= Age of the Tempest =

Tabletop role-playing game

The cover of Age of the Tempest – Sword of the High King

Age of the Tempest (Finnish: Myrskyn sankarit; formerly titled Heroes of the Storm in English) is a tabletop role-playing game, designed by Mike Pohjola and published by the board game company Tactic. The first part, Heroes of the Storm – Sword of the Great King was published in 2013 and retitled into Age of the Tempest – Sword of the High King in May 2014. Age of the Tempest – Sword of the High King (translated by Ville-Eemeli Miettinen) is about forest-dwelling rebels, who fight against the troops of the evil dictator.
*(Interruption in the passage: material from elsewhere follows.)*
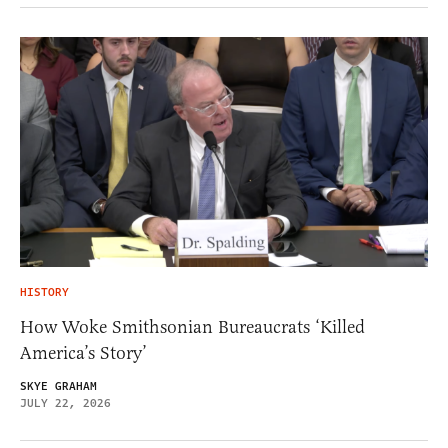
HISTORY
How Woke Smithsonian Bureaucrats ‘Killed
America’s Story’
SKYE GRAHAM
JULY 22, 2026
The role-playing game was first published in Finland in Finnish, and later internationally in English, initially as Heroes of the Storm, and finally as Age of the Tempest. The role-playing game is published as a boxed set, and is available in Finland in book stores, department stores and hypermarkets, as well as traditional gaming stores. International distribution will take most of 2013.
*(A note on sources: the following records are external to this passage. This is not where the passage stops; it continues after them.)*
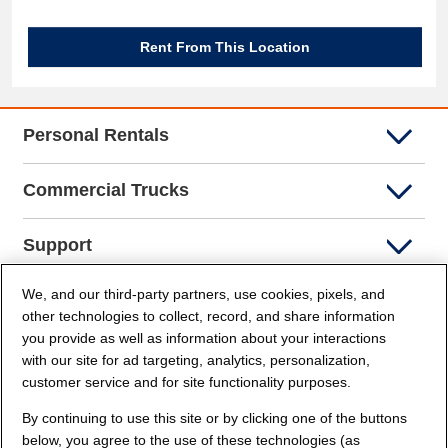
Rent From This Location
Personal Rentals
Commercial Trucks
Support
We, and our third-party partners, use cookies, pixels, and
Company Info
other technologies to collect, record, and share information
you provide as well as information about your interactions
Partners
with our site for ad targeting, analytics, personalization,
customer service and for site functionality purposes.
Security and Privacy
By continuing to use this site or by clicking one of the buttons
below, you agree to the use of these technologies (as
The game was crowdfunded in 2012 with a campaign that gathered gamers both from Finland and all over the world.

==Trademark dispute==
In October 2013, when the game was titled Heroes of the Storm, video game company Blizzard Entertainment changed the title of its upcoming video game to Heroes of the Storm, causing a dispute about the trademark. According to the trademark database TMview, provided by the European trademark registry OHIM, Blizzard applied for an EU-wide Community trade mark in September 2013, which was registered in February 2014, whereas Mike Pohjola applied for a Finnish trademark in October 2013. In May 2014, the role-playing game changed its name to Age of the Tempest and Pohjola's trademark application was withdrawn.